Nachklang

Eine Veranstaltung mit zwei buddhistischen Mönchen aus Thailand in der PraxisGemeinschaft Meesenring am 25. und 26. August 2013

Im Rahmen unserer Beschäftigung mit der Vergangenheit des ehemaligen Kasernengebäudes, in dem unsere Praxis ist, und des Platzes "Meesenring", fand eine Veranstaltung mit eingeladenen Mönchen und Gästen aus Thailand statt. Die Mönche Ajahn Dong und Ajahn Num sind beide Lehrer und stehen einem eigenen Kloster vor, das in der sogenannten Wald-Tradition des Theravada-Buddhismus steht. Sie, wiederum, sind Schüler des renommierten Ajahn Somchai, Abt eines großen Stadtklosters in Khon Kaen, Professor und Rektor der zweitgrößten buddhistischen Universität Thailands. Mit den thailändischen Gästen kamen auch zwei Freunde aus Hamburg, die seit mehreren Jahren dort im Kloster leben: Anja und Christian Carow.

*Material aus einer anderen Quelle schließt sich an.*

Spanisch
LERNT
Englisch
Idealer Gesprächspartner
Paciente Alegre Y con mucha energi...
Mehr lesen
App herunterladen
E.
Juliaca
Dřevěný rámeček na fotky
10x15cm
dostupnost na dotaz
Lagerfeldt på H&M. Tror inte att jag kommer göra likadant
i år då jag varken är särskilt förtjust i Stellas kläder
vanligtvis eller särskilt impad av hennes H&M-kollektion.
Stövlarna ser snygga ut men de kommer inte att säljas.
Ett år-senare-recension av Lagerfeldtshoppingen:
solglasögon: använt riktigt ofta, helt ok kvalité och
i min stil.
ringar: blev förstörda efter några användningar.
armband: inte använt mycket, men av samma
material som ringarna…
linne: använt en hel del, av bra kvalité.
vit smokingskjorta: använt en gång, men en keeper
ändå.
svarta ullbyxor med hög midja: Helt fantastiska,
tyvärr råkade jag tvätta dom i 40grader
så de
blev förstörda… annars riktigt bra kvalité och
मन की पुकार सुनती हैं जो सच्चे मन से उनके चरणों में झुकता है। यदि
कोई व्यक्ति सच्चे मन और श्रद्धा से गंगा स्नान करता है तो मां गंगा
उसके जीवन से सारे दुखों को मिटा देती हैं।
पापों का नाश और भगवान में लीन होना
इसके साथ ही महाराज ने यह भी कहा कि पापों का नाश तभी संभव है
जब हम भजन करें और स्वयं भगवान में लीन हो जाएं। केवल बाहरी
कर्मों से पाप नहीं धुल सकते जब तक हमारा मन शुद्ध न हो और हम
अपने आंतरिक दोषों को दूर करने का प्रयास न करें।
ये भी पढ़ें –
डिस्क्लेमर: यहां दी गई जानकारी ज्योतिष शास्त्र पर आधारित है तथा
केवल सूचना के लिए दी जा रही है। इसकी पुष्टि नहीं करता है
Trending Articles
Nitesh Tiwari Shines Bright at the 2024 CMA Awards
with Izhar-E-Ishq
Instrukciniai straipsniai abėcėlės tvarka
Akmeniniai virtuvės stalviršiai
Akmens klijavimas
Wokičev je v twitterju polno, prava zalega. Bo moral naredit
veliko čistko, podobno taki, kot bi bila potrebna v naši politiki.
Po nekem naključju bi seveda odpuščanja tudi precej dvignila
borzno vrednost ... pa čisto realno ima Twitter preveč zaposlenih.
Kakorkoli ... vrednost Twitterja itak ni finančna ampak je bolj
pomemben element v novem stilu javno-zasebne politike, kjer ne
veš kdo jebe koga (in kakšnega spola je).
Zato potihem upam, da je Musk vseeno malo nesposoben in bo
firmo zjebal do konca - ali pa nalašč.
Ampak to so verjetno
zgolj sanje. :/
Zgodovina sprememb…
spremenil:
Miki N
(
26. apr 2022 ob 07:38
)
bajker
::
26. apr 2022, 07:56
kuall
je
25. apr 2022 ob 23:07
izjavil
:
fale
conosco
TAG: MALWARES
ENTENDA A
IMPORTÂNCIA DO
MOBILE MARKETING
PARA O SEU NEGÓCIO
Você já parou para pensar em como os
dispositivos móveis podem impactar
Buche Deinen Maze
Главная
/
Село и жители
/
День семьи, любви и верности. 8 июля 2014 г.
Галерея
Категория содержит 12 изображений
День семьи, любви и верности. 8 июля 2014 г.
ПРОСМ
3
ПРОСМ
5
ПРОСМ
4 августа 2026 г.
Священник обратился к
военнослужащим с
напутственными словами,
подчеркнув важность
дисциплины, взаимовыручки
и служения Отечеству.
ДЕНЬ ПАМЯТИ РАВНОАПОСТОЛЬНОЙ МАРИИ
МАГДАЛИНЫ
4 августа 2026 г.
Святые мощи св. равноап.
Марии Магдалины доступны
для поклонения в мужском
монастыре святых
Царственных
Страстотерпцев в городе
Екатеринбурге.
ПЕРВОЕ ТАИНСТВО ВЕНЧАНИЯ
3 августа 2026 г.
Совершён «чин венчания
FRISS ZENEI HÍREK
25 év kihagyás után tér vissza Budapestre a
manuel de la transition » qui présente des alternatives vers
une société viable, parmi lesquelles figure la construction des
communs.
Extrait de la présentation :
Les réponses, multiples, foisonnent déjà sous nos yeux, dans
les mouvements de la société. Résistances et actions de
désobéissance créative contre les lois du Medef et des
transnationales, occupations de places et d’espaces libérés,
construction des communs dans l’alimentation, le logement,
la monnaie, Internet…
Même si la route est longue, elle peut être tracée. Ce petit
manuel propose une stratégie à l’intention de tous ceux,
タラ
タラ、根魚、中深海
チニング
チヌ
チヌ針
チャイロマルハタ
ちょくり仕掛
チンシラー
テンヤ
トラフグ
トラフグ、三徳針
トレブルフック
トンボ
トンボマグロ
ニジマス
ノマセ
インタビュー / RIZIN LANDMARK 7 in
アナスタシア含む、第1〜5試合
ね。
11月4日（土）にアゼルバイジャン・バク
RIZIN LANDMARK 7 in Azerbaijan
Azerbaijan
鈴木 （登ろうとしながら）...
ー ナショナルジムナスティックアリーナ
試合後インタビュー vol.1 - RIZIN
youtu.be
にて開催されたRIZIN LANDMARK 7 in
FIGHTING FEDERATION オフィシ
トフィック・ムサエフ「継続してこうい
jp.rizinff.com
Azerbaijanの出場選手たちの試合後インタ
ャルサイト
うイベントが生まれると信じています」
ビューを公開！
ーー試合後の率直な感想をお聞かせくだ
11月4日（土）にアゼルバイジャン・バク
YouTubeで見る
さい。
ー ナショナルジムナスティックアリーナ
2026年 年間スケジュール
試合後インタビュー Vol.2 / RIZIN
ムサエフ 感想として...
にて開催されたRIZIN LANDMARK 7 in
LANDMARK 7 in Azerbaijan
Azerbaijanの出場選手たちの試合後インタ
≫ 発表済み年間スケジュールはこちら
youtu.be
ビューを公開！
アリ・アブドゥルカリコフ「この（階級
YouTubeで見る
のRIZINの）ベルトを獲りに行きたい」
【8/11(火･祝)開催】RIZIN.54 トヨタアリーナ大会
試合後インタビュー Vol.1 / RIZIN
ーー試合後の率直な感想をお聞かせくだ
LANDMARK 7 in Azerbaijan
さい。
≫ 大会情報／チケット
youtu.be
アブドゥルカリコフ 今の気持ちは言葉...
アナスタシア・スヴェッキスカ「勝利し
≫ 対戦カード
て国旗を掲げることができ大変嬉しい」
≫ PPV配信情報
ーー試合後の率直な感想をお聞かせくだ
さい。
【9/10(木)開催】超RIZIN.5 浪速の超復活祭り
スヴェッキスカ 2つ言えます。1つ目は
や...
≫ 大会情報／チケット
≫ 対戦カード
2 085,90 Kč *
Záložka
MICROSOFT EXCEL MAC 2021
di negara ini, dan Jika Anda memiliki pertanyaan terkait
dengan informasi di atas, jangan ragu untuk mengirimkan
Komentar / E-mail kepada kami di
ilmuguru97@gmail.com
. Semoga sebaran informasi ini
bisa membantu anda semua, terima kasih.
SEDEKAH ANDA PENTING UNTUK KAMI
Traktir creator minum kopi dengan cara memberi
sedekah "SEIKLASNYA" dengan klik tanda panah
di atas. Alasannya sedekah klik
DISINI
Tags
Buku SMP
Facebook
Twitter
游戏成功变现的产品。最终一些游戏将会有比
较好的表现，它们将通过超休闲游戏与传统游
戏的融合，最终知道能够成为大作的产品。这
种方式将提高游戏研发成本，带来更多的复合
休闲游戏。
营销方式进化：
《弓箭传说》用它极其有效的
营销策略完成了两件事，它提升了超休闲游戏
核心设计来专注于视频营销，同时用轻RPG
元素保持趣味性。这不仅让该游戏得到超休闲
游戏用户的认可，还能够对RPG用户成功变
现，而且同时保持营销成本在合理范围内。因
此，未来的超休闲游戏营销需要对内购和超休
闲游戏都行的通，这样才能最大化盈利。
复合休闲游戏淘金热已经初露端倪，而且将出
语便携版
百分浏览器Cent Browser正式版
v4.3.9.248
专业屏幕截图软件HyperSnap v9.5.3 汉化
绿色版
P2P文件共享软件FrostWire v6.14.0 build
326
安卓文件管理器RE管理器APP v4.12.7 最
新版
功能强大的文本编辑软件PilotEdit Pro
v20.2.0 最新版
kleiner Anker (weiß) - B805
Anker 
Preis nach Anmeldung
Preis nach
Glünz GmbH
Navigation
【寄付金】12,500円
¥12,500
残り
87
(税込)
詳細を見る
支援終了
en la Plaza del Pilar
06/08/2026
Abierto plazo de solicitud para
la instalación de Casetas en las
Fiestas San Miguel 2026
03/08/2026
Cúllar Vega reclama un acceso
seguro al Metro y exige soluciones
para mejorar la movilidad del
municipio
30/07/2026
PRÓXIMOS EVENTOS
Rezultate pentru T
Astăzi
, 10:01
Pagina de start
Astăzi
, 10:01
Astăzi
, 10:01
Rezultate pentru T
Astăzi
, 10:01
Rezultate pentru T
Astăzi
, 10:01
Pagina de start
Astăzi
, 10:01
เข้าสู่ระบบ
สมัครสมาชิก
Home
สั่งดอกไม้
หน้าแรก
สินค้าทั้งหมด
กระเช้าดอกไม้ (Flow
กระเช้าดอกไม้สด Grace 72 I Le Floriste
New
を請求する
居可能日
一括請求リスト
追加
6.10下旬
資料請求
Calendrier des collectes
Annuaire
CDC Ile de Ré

Am Vormittag führten die Mönche mit uns ein traditionelles Ritual für die Heilung und Reinigung unserer Räume, des Meesenplatzes und der mit der langjährigen militärischen Vergangenheit verbundenen Opfer durch.

Es folgte ein gemeinsamer Gang durch Lübeck zu wichtigen Orten und Plätzen, die mit der Geschichte Lübecks und Deutschlands in Zusammenhang stehen. Es war spannend, unsere deutsche Geschichte durch die interessierten Augen unserer Gäste zu erleben.

Im letzten Teil am Abend hielten die Mönche einen Vortrag über die Grundlagen des Buddhismus und gaben uns eine Einführung in die Vipassana-Meditation, der sogenannten Einsichts-Meditation. Diese unterscheidet sich von der Samatha-Meditation (Konzentrationsmeditation) dadurch, dass sie sich nicht auf die Konzentration des Geistes fokussiert, sondern durch eine Öffnung des Geistes für das, was ist, was durch unsere Sinne fließt, ohne Einengung und Bewertung. Einfach beobachtend und schauend. Der Buddha lehrte diese beiden Meditationsformen stets gemeinsam. Er legte seinen Schülern nahe, dass beide Formen nötig sind und lehrte sie, wann die eine und wann die andere Form im Prozess der Meditation wichtig und sinnvoll ist. Zum Abschluss chanteten die Mönche in berührender Weise für uns, unsere Praxisräume und zur Heilung des ehemaligen Kasernengeländes. Ganz besonderes Augenmerk legten sie auf die Opfer des Krieges beider Seiten. Chantings sind uralte Heilungsgesänge in vielen Traditionen, so auch in der buddhistischen.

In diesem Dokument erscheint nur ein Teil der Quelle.